(Records for the exercise)
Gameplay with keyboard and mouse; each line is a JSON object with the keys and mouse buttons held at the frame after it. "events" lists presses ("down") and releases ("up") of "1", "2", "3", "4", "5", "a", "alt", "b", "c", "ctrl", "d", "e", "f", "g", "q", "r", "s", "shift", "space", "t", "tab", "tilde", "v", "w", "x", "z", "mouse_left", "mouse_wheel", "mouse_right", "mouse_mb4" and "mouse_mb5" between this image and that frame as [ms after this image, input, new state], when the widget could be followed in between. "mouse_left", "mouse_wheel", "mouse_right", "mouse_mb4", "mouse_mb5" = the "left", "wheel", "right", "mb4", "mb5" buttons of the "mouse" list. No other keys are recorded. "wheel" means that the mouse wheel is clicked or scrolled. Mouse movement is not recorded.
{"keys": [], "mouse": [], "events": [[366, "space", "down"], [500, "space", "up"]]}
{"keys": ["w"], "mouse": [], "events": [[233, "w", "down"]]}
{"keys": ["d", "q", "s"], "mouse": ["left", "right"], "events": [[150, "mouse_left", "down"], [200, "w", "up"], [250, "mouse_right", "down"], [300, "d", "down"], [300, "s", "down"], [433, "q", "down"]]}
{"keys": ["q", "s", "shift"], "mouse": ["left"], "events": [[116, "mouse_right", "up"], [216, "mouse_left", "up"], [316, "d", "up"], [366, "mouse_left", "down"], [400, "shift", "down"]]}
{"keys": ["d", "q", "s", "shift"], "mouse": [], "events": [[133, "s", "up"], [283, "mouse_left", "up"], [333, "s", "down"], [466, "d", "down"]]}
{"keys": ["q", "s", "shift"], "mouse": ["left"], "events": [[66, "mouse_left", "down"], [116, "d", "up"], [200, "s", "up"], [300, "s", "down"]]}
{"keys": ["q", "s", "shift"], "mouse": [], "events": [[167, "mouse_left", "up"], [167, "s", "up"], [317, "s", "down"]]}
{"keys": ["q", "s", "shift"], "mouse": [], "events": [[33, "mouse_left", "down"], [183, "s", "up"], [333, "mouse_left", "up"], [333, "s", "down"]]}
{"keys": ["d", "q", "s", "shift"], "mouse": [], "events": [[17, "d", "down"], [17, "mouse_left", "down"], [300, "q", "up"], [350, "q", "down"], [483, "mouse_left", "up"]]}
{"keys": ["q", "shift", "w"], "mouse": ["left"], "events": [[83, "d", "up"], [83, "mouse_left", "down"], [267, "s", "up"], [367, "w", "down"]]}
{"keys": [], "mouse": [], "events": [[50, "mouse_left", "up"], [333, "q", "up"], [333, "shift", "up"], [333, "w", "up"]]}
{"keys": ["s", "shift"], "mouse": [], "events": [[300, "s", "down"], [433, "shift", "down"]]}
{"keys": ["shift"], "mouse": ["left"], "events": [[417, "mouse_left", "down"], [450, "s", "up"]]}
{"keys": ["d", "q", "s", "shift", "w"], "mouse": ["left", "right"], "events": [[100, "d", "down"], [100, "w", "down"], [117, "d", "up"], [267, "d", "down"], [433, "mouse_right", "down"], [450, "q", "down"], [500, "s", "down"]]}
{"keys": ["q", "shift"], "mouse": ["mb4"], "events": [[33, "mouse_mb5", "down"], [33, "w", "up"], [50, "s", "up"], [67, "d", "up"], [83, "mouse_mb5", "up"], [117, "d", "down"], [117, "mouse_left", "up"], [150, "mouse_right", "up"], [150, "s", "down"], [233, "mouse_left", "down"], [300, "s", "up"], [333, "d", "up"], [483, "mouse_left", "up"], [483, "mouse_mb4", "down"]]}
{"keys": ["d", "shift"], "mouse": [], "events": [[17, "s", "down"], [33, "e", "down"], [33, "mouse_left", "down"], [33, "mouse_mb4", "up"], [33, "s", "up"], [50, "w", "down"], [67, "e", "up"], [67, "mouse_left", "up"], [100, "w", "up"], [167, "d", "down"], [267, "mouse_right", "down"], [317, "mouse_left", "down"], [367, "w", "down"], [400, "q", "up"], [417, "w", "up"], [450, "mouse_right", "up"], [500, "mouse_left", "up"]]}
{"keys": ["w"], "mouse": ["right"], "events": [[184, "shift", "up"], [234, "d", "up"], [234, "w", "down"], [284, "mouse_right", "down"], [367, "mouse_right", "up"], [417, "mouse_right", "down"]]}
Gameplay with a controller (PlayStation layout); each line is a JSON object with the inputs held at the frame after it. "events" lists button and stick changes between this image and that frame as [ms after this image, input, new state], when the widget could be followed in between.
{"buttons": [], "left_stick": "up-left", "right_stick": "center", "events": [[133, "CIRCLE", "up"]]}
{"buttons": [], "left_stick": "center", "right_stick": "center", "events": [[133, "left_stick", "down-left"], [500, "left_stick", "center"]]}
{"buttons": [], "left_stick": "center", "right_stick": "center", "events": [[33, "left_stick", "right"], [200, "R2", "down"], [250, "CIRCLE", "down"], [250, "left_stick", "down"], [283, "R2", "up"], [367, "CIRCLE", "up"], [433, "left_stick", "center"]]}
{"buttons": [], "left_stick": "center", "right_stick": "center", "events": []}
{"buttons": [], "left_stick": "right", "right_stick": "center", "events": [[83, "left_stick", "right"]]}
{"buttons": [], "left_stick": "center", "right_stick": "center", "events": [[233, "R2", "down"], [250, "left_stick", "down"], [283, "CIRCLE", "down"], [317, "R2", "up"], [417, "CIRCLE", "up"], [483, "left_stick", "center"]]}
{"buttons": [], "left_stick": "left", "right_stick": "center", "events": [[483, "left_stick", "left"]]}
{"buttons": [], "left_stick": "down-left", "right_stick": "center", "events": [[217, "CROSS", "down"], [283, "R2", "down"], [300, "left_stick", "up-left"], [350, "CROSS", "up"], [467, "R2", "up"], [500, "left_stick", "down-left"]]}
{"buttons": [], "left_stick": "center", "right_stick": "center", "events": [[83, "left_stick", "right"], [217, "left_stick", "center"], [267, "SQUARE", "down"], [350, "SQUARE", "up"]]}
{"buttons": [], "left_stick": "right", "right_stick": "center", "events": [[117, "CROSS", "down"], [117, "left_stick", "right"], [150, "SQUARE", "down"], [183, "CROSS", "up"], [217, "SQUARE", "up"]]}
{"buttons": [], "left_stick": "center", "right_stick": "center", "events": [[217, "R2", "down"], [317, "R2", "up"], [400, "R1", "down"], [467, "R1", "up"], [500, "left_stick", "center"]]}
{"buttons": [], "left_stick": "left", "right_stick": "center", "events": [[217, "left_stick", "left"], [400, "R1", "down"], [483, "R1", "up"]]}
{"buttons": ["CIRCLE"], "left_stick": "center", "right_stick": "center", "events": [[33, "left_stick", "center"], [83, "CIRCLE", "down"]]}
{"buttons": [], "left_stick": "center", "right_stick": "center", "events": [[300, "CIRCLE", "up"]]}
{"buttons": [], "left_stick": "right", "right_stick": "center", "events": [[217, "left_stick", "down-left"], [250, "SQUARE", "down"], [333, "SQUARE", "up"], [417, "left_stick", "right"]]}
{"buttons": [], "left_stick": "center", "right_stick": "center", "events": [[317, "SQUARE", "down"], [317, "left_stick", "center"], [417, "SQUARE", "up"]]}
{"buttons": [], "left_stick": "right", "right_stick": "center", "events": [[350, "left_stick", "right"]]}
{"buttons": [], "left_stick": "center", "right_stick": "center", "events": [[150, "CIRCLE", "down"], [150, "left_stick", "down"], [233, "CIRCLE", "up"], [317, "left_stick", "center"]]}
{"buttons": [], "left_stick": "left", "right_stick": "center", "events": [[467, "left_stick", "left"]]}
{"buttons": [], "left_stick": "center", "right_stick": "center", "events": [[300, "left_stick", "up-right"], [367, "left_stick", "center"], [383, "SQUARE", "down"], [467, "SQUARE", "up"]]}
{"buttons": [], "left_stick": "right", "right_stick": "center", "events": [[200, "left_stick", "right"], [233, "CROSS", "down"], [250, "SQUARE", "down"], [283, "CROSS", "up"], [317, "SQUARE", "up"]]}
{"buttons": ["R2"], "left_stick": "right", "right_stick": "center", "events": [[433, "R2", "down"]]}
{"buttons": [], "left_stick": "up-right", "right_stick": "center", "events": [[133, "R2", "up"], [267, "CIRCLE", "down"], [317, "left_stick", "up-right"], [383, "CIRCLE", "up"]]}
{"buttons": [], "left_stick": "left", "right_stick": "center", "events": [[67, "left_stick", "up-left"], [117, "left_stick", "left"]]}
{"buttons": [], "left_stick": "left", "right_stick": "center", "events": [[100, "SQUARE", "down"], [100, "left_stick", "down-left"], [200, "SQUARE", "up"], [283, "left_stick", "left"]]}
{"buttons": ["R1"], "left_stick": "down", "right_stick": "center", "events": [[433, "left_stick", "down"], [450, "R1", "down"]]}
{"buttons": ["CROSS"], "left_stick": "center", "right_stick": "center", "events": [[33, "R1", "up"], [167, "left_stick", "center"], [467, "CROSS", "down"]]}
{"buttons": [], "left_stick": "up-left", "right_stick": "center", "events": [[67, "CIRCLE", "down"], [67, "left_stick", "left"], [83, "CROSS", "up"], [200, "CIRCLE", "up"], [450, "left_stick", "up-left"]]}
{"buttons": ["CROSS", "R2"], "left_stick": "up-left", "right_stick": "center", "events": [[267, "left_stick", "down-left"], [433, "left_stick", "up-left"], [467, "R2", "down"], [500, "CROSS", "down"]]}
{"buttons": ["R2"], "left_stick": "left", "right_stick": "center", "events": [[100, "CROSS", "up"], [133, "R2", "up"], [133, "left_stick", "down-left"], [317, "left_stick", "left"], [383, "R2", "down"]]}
(End Records for the exercise)
Problem requirements
What lines in the material above include "with"? Copy every one of them.

Answer to the problem
Gameplay with keyboard and mouse; each line is a JSON object with the keys and mouse buttons held at the frame after it. "events" lists presses ("down") and releases ("up") of "1", "2", "3", "4", "5", "a", "alt", "b", "c", "ctrl", "d", "e", "f", "g", "q", "r", "s", "shift", "space", "t", "tab", "tilde", "v", "w", "x", "z", "mouse_left", "mouse_wheel", "mouse_right", "mouse_mb4" and "mouse_mb5" between this image and that frame as [ms after this image, input, new state], when the widget could be followed in between. "mouse_left", "mouse_wheel", "mouse_right", "mouse_mb4", "mouse_mb5" = the "left", "wheel", "right", "mb4", "mb5" buttons of the "mouse" list. No other keys are recorded. "wheel" means that the mouse wheel is clicked or scrolled. Mouse movement is not recorded.
Gameplay with a controller (PlayStation layout); each line is a JSON object with the inputs held at the frame after it. "events" lists button and stick changes between this image and that frame as [ms after this image, input, new state], when the widget could be followed in between.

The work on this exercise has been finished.